Вот остановился он, поглядел назад, встретился глазами с Анной, снял картуз, надел его снова, - пополз дальше. И облачко пыли за ним стлалось.
А в это время сизые, как от мороза, хлеба кланялись любовно Анне.
С землей и небом и со всем темным человеческим страданием в них хотела слиться Анна. Шла к ним простая и звучная. Пела боль и кругом и в ней, и так неслыханно тяжело было ощущать, как колыхались и земля и небо от этой боли: пенились на земле краски цветущего, а внизу под ними зияли чернота и боль; цвело небо голубым, палевым и лиловым, а вверху над ним дрожали холод и боль. И потому боялась думать об этом Анна: думала о цветах, о солнце, о том, что радость жить, что счастье жить, пить воздух, дышать цветами, следить, как утром от земли подымается небо, как вечером оно ложится на землю... радость носить свое тело, не зная о том, что его носишь, и величайшая радость носить в себе какую-то новую, еще небывалую на земле жизнь (о, жизнь же, боже!), которая придет, настанет и укоренится в земле, как молодой сочный росток, и свободно и легко подымет голову к небу.
Когда думала об этом, то утихала боль; думала порывами, точно плыла вразмашку, и во всем теле ее не было ни одной тонкой жилки, ни одной капли крови, которая не думала бы об этом назойливо, испуганно и страстно.

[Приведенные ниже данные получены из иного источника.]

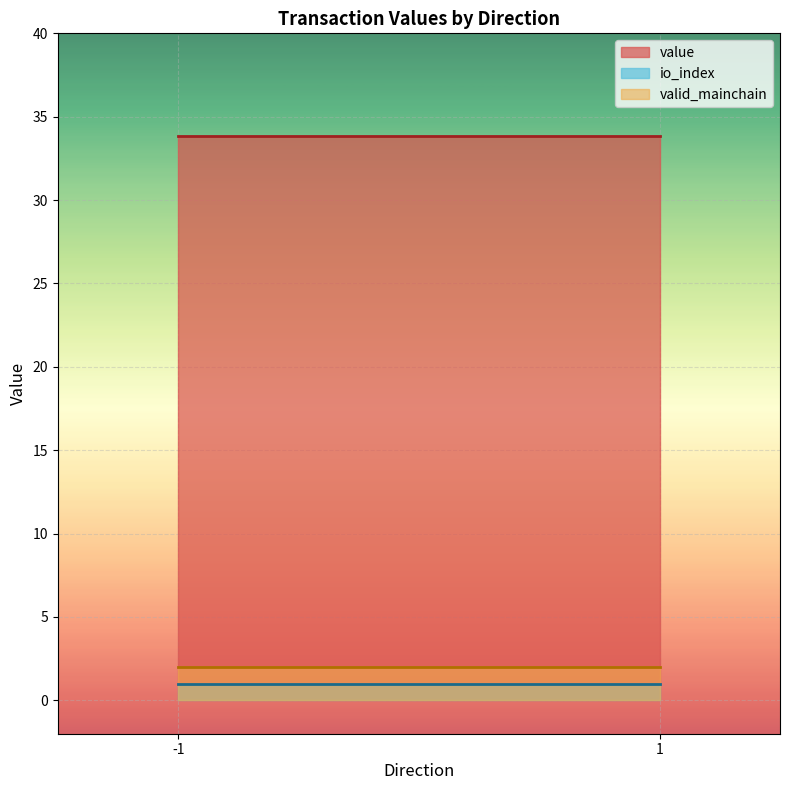

What is the sum of all io_index values?

2.0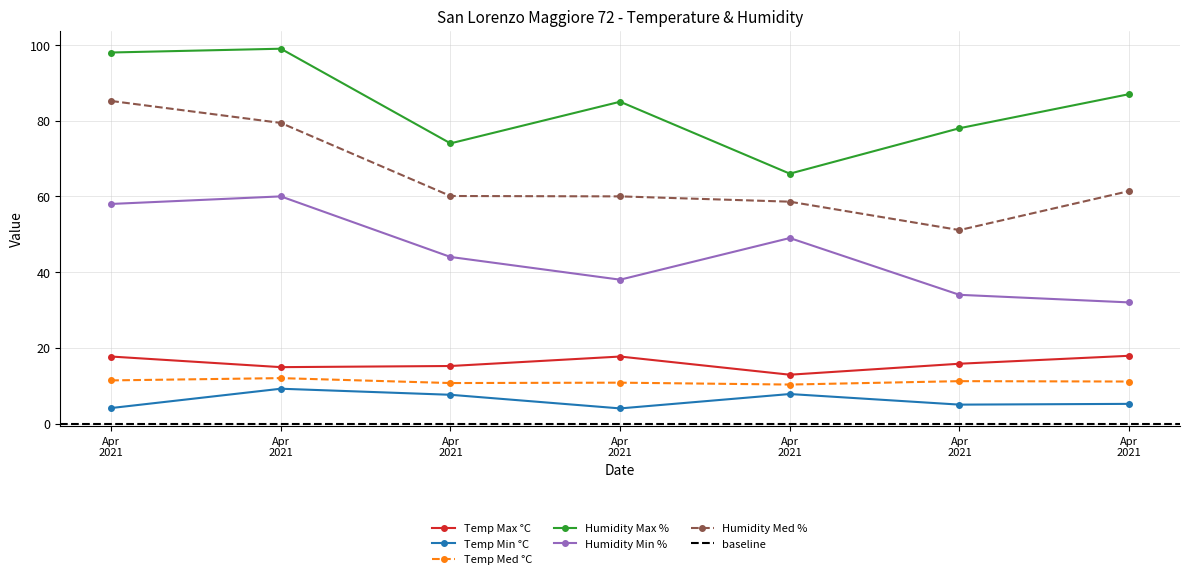

How many values in the Humidity Min % series exceed 44?

3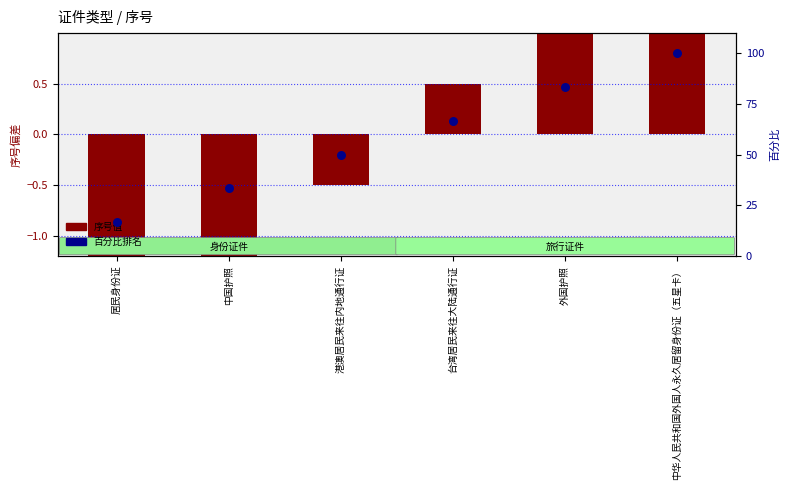

What is the total value across all series at 居民身份证?

14.2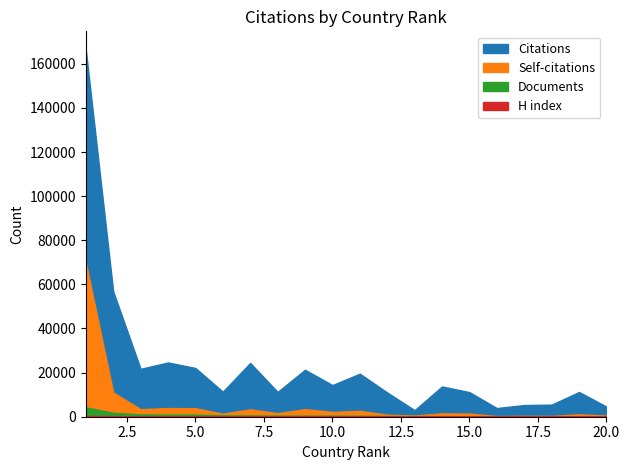

Which series has the largest range (max minus min)?

Citations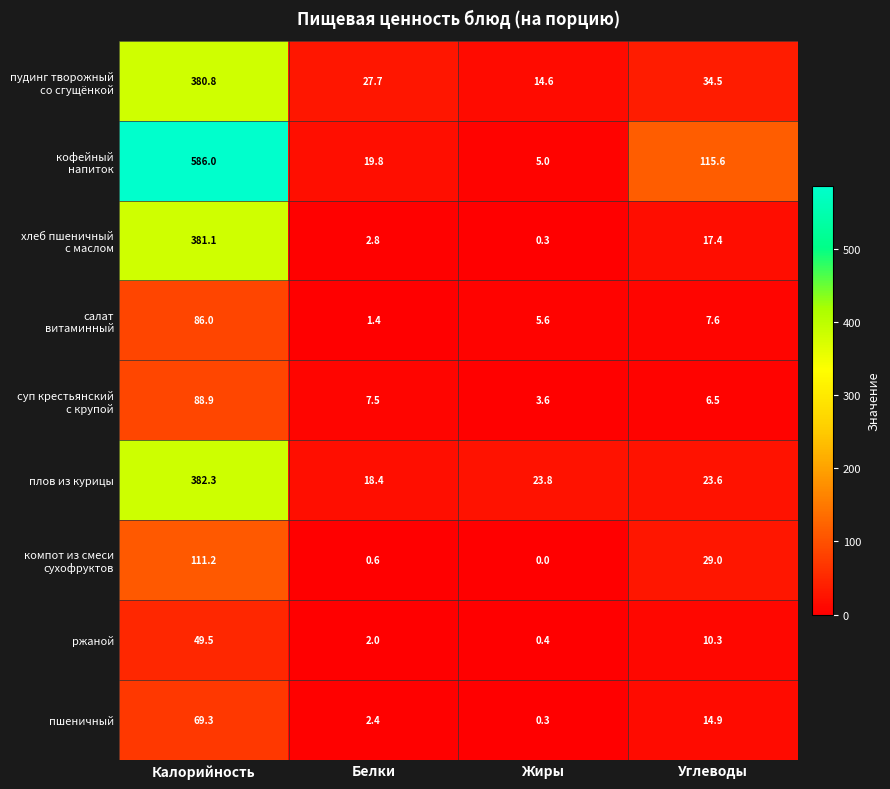

Is it true that плов из курицы equals 9.6 at Жиры?

False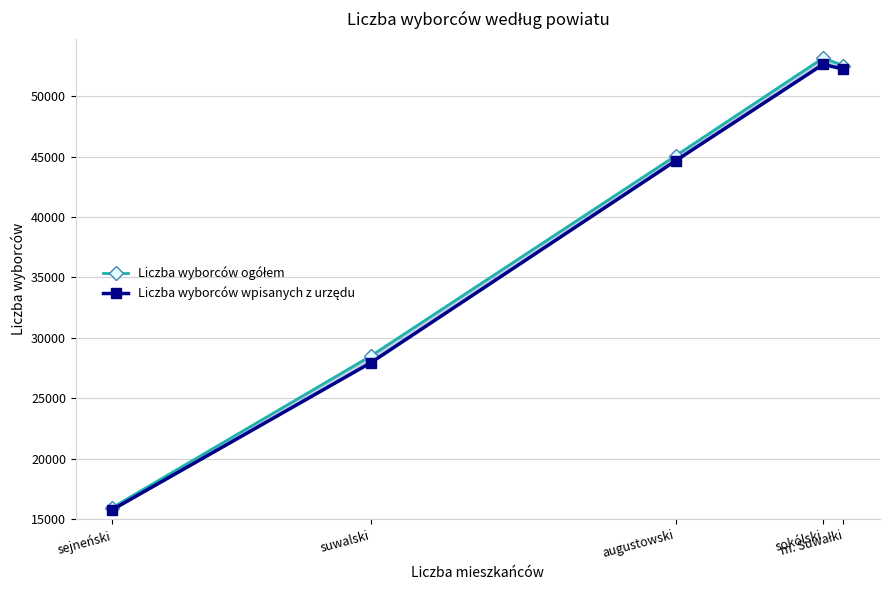

What is the sum of the Liczba wyborców wpisanych z urzędu values at augustowski and sejneński?

60423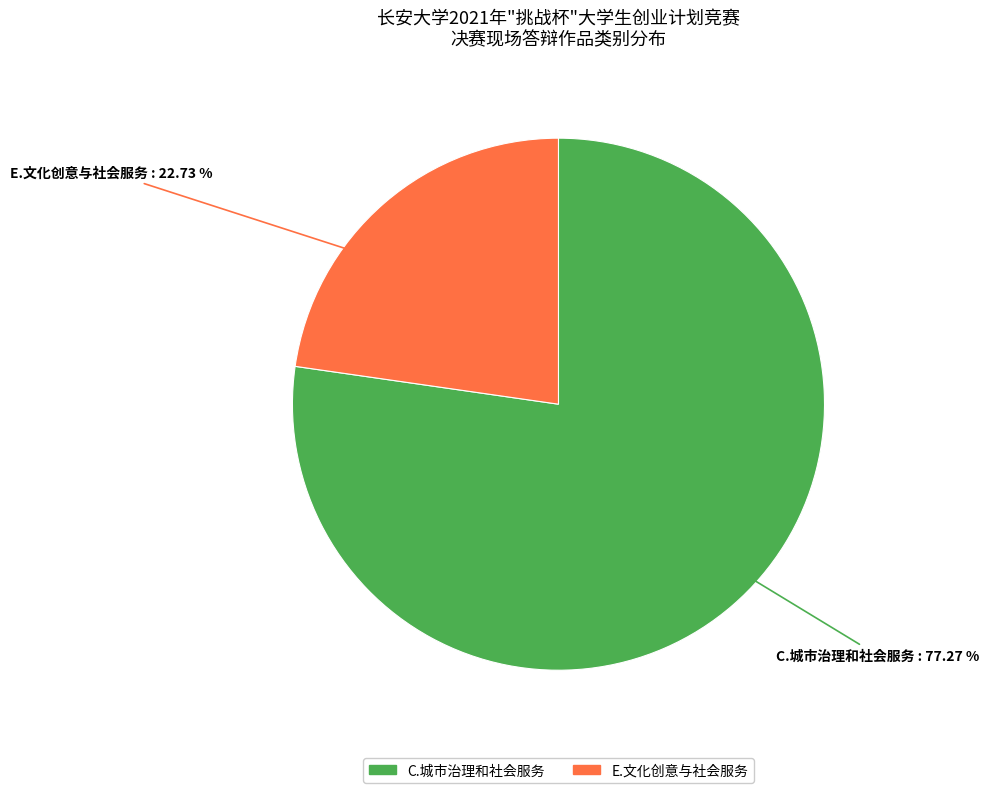

Is E.文化创意与社会服务 the majority of the pie?

No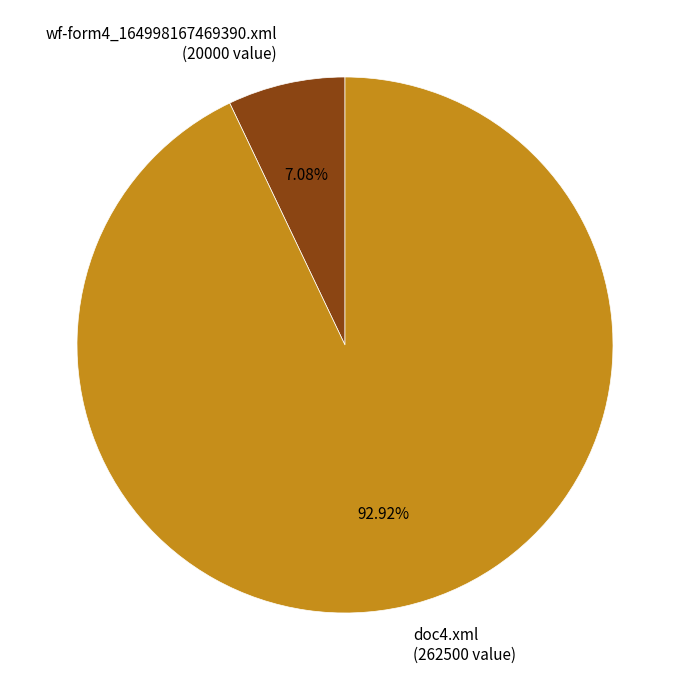

Between wf-form4_164998167469390.xml (20000 value) and doc4.xml (262500 value), which is larger?

doc4.xml (262500 value)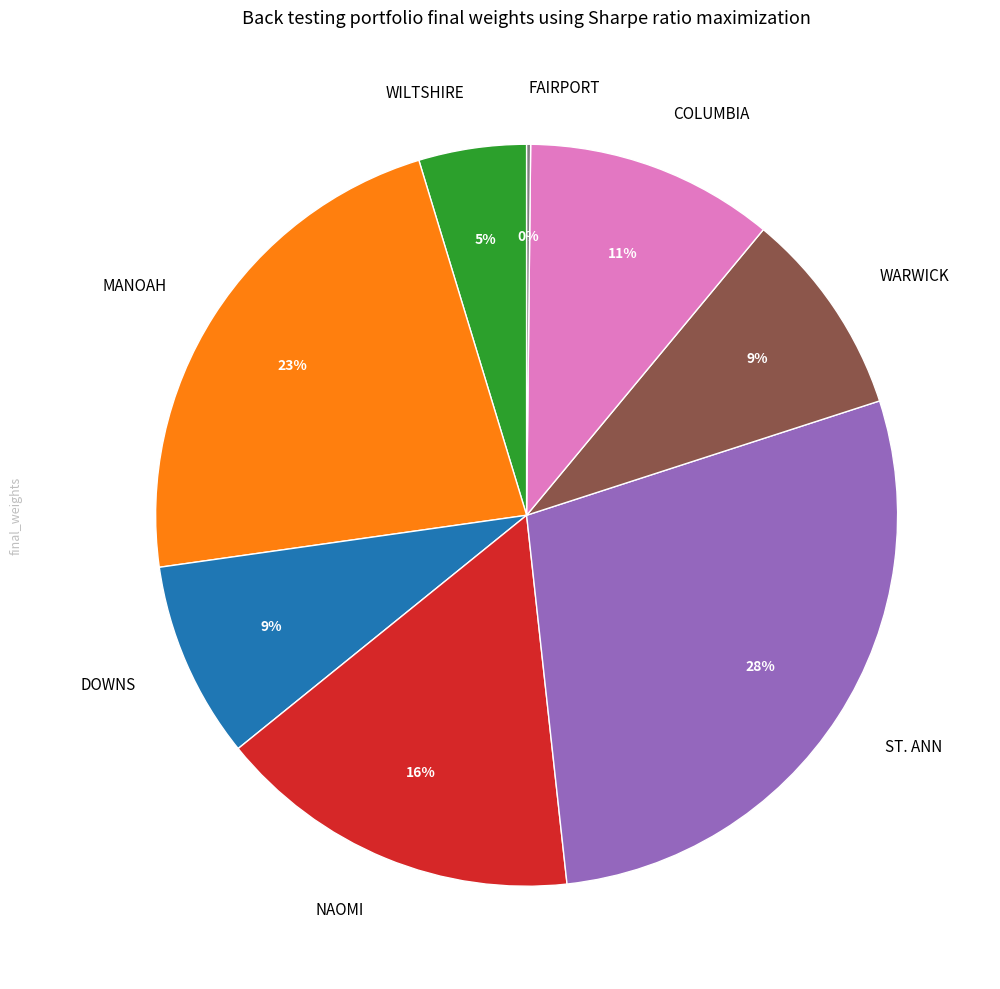

Do WARWICK and ST. ANN together represent more than half of the pie?

No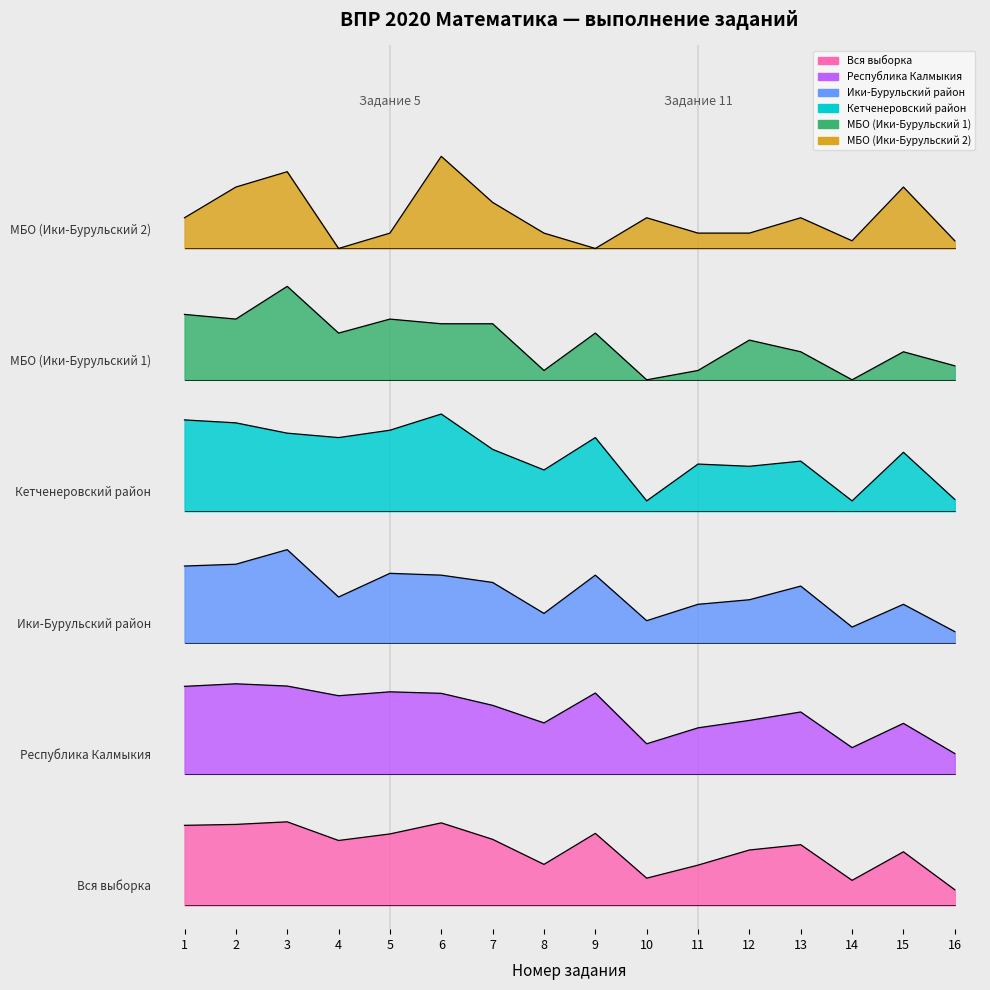

How many interior local peaks does the МБО (Ики-Бурульский 1) series have?

5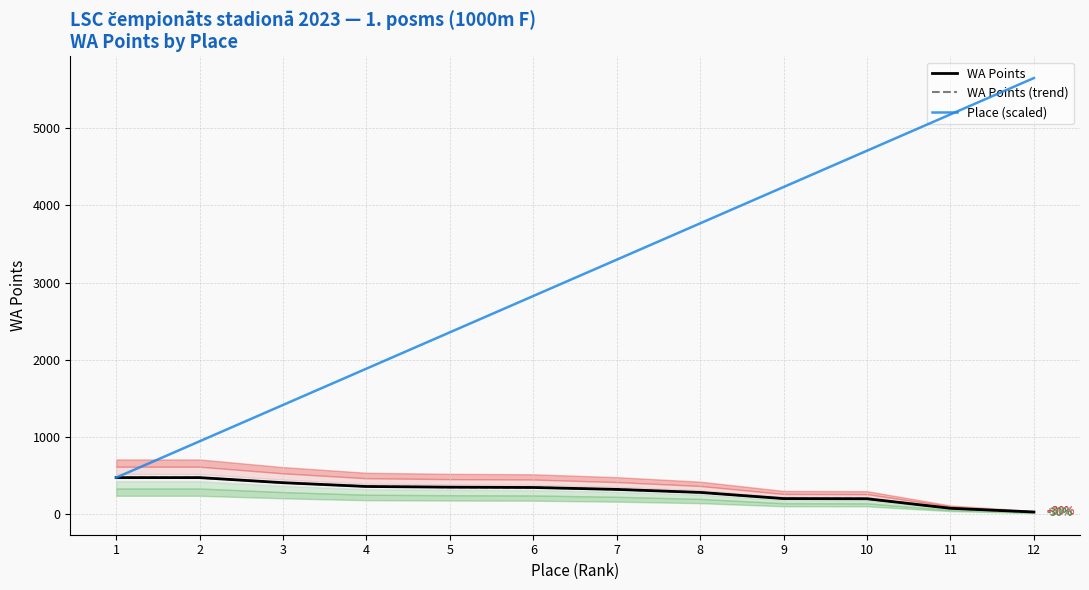

What is the total value across all series at 1?

1413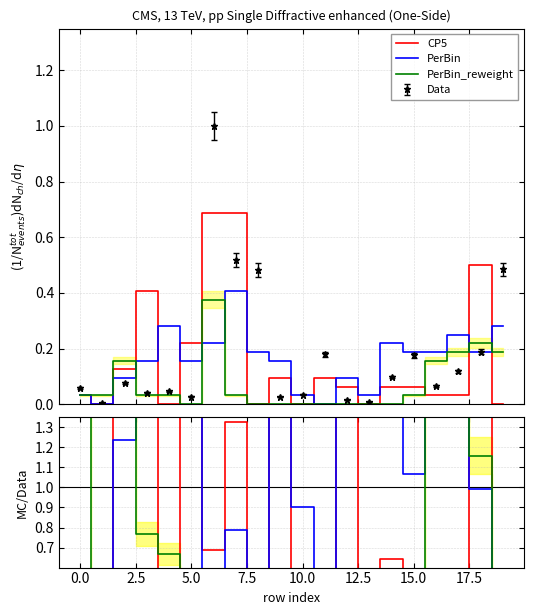

Does the chart display data point markers on the line(s)?

No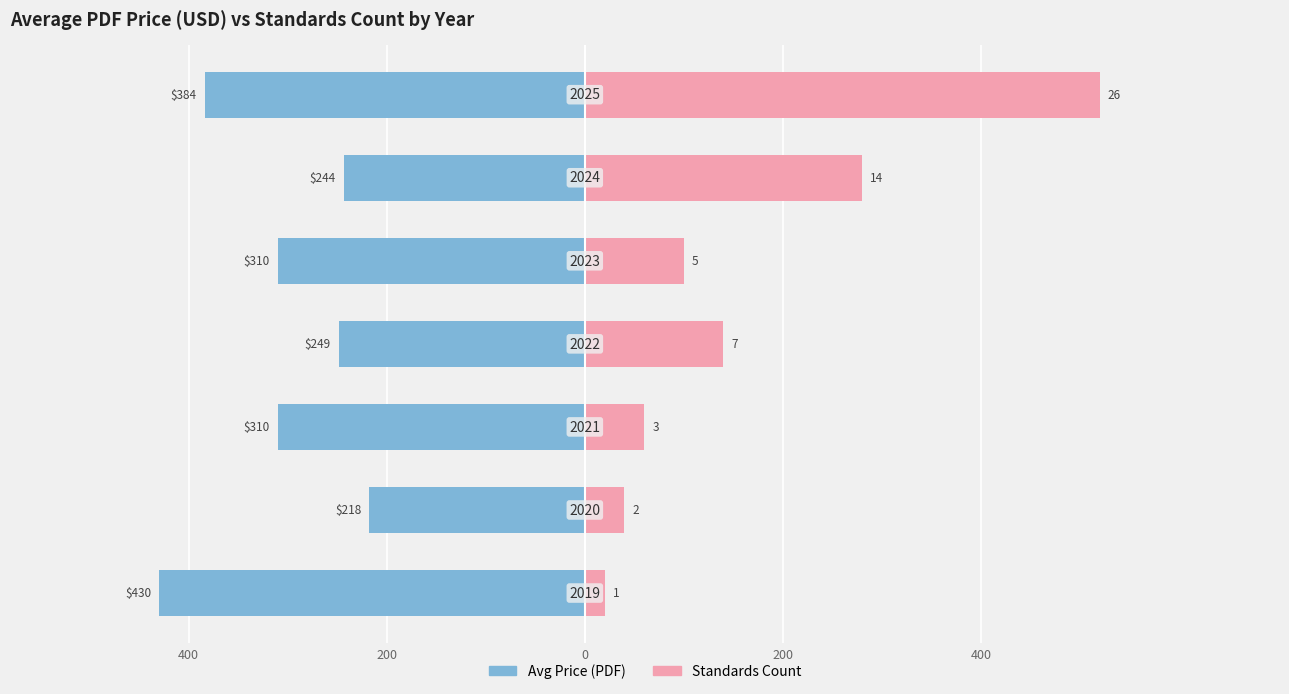

What is the greatest value displayed?

520.0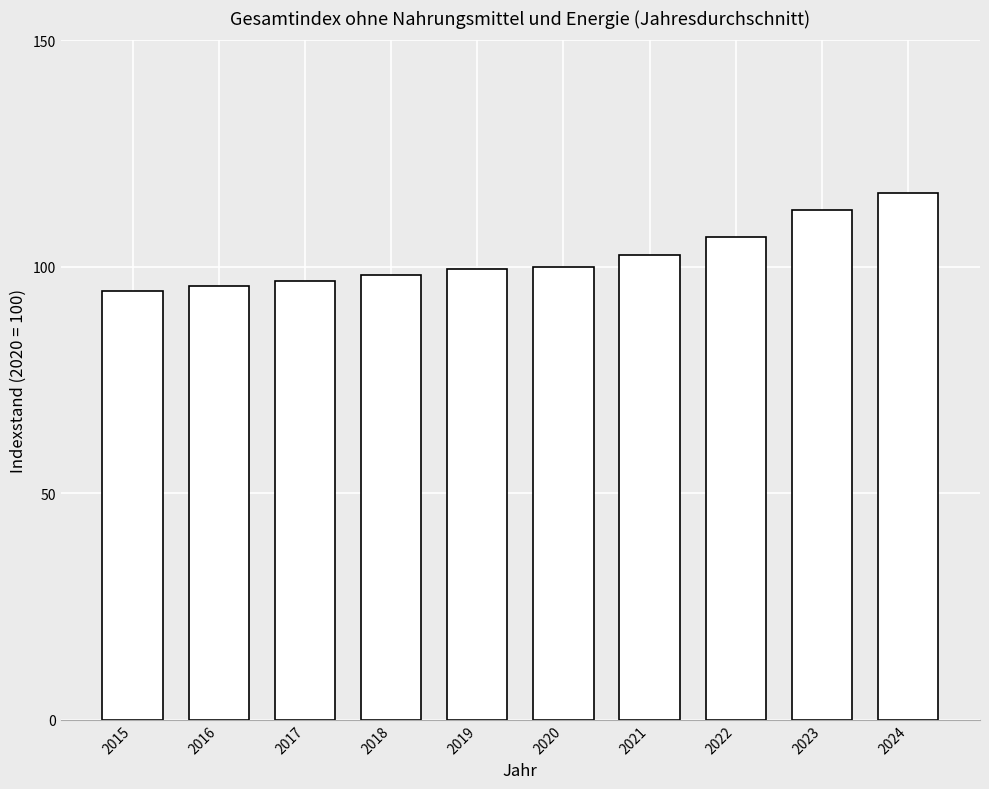

What is the value of the 1st bar from the left?

94.7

И сны старалась видеть Анна легкие и голубые. Когда видела темные, просыпалась и потом как-то перекладывала себя снова, чтобы утонуть в голубом. Это можно было. Можно было нажать в себе какую-то бережно закрытую дверь, чтобы открылось голубое. И, даже проснувшись уже, можно было долго еще лежать, веря, что это не было сном и что это только отблеск того, что впереди, что идет и будет.
III
А на заводе выводили стропила над двухэтажными крыльями, и желтое горячее дерево рядами прорвало небо, отняло от него угловатые куски лазури и было радо. На заводе изо дня в день упорно прибывало что-то точное, заранее решенное, измеренное и взвешенное, как необходимость.